Sur ce, Owen relança sa monture au galop. La piste des appels réalisés avec une corne koordienne mena la Hyène et son équipe droit sur un conflit, sur la partie septentrionale des Mâchoires. Agglutinés entre les deux pans d’une large brèche, les soldats humains dominaient la harde vociférante. Pour combien de temps encore ? La réponse était plus qu’incertaine, puisque le cor ayant tonné avait sûrement annoncé la retraite. Des rochers des forme rhombique et provenant de firmament criblaient leurs défenses. Un suzerain-sorcier les avait indéniablement pris pour cible.
Owen perçut l’accélération de la monture de Nicolas, sur son côté droit. Une fois à son niveau, la Hyène lui fit part de ses pensées.
— Le sud tiendra, fit Nicolas. Mais le nord faiblit dangereusement. De toutes les troupes qui nous avons croisées sur cette partie du champ de bataille, celle-ci est peut-être l’unique à posséder encore son chef.

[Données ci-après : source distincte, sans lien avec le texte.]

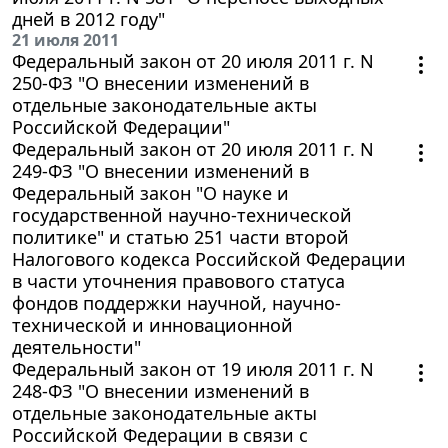
дней в 2012 году"
21 июля 2011
Федеральный закон от 20 июля 2011 г. N
250-ФЗ "О внесении изменений в
отдельные законодательные акты
Российской Федерации"
Федеральный закон от 20 июля 2011 г. N
249-ФЗ "О внесении изменений в
Федеральный закон "О науке и
государственной научно-технической
политике" и статью 251 части второй
Налогового кодекса Российской Федерации
в части уточнения правового статуса
фондов поддержки научной, научно-
технической и инновационной
деятельности"
Федеральный закон от 19 июля 2011 г. N
248-ФЗ "О внесении изменений в
отдельные законодательные акты
Российской Федерации в связи с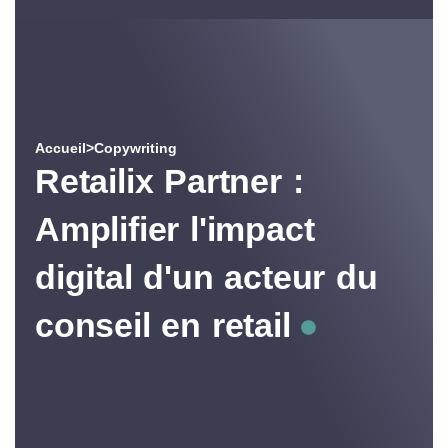
Accueil
>
Copywriting
Retailix Partner :
Amplifier l'impact
digital d'un acteur du
conseil en retail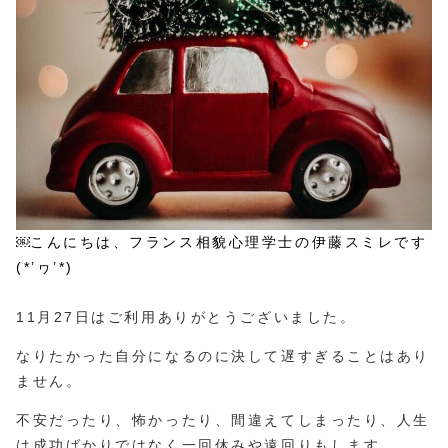
￼こんにちは、フランス相貌心理学士の伊藤スミレです
(*’ヮ’*)
11月27日はご利用ありがとうございました。
なりたかった自分になるのに決して遅すぎることはあり
ません。
不安だったり、怖かったり、間違えてしまったり、人生
は成功ばかりではなく一回休みや遠回りもします。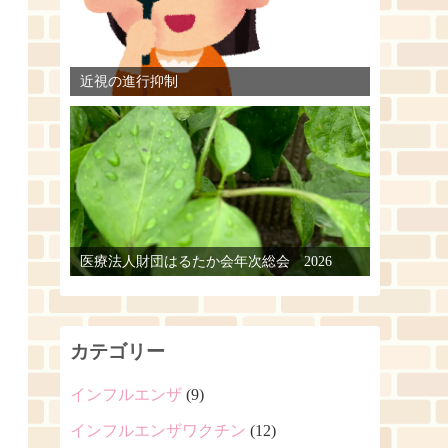
近視の進行抑制
医療法人財団はるたか会年次総会 2026
カテゴリー
インフルエンザ
(9)
インフルエンザワクチン
(12)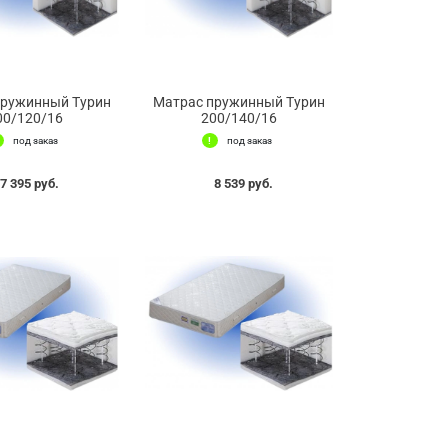
пружинный Турин
Матрас пружинный Турин
00/120/16
200/140/16
под заказ
под заказ
7 395 руб.
8 539 руб.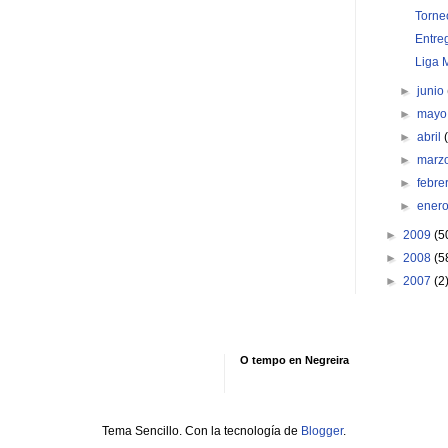
Torne
Entre
Liga 
►
junio
►
may
►
abril
►
marz
►
febre
►
ener
►
2009
(5
►
2008
(5
►
2007
(2
O tempo en Negreira
Tema Sencillo. Con la tecnología de
Blogger
.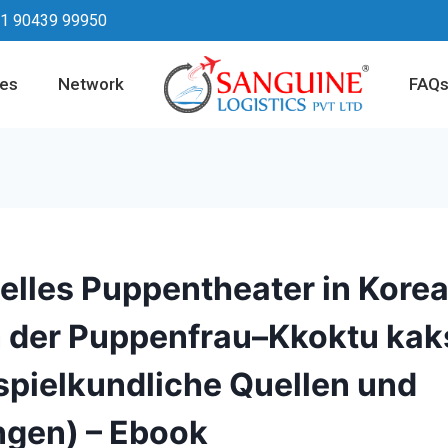
1 90439 99950
ces
Network
FAQ
nelles Puppentheater in Korea
n der Puppenfrau–Kkoktu kak
pielkundliche Quellen und
gen) – Ebook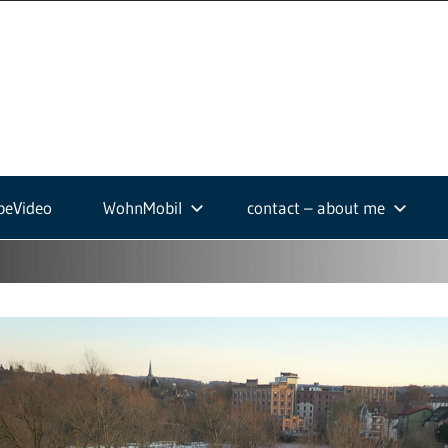
ek-
.de
beVideo
WohnMobil
contact – about me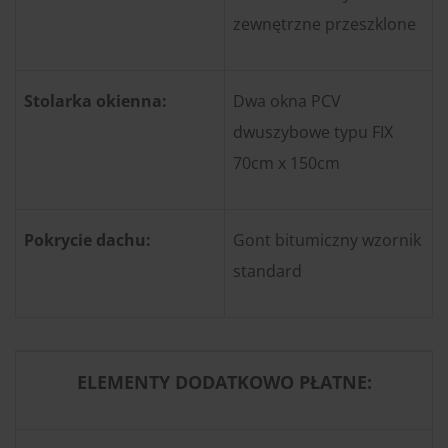
zewnętrzne przeszklone
Stolarka okienna:
Dwa okna PCV
dwuszybowe typu FIX
70cm x 150cm
Pokrycie dachu:
Gont bitumiczny wzornik
standard
ELEMENTY DODATKOWO PŁATNE: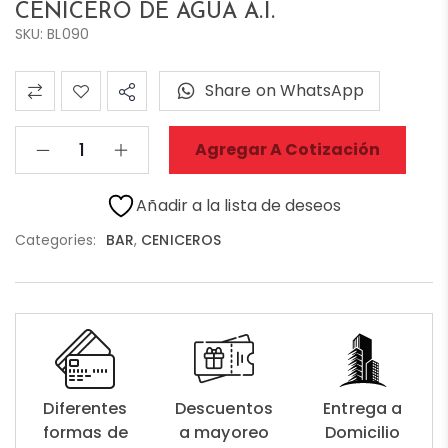
CENICERO DE AGUA A.I.
SKU: BL090
Share on WhatsApp
Agregar A Cotización
Añadir a la lista de deseos
Categories:
BAR
,
CENICEROS
Diferentes
Descuentos
Entrega a
formas de
a mayoreo
Domicilio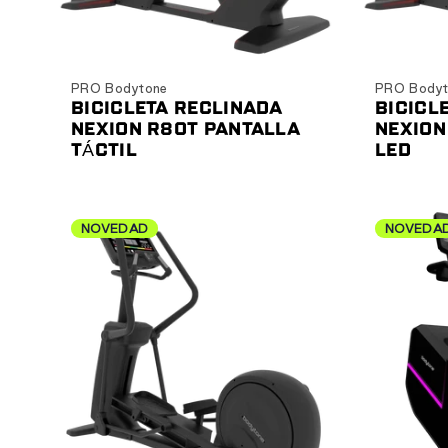
Ver producto
PRO Bodytone
PRO Bodyt
BICICLETA RECLINADA
BICICL
NEXION R80T PANTALLA
NEXION
TÁCTIL
LED
NOVEDAD
NOVEDA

Il doit être prévenu de la renaissance du Lion. Mais toute la bonne volonté ne le protégera pas des assauts du sorcier.
— Que proposes-tu ?
— L’un des nôtres doit lui transmettre le message. Les autres, en revanche, devraient aller mettre un terme aux attaques du suzerain.
— Comment se répartir ? Tu connais mieux tes hommes que moi.
— Envoyons Bartholomé voir leur capitaine. Il est celui qui manie le mieux les mots. Il lui faudra user de cet art pour convaincre le chef de maintenir ses troupes en place malgré l’offensive magique de l’ennemi.
— Très bien.
Owen fit signe à l’ainé du groupe d’approcher. Il lui rapporta succinctement la discussion qu’il venait d’avoir avec Nicolas puis l’envoya rejoindre les soldats qui guerroyaient dans la brèche des Mâchoires. Ensuite, d’un mouvement giratoire de la main, il indiqua au reste de la troupe qu’ils changeaient de cap.